Work request >>
Repeat the records verbatim and leave the pictures out of your copy.

== == ==

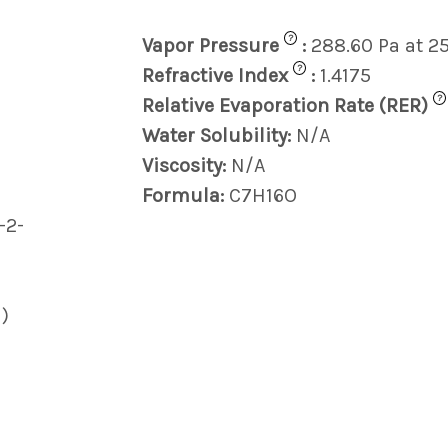
?
Vapor Pressure
:
288.60 Pa at 2
?
Refractive Index
:
1.4175
?
Relative Evaporation Rate (RER)
Water Solubility:
N/A
Viscosity:
N/A
Formula:
C7H16O
-2-
)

== == ==

Answer below >>
?
Vapor Pressure
:
288.60 Pa at 2
?
Refractive Index
:
1.4175
?
Relative Evaporation Rate (RER)
Water Solubility:
N/A
Viscosity:
N/A
Formula:
C7H16O
-2-
)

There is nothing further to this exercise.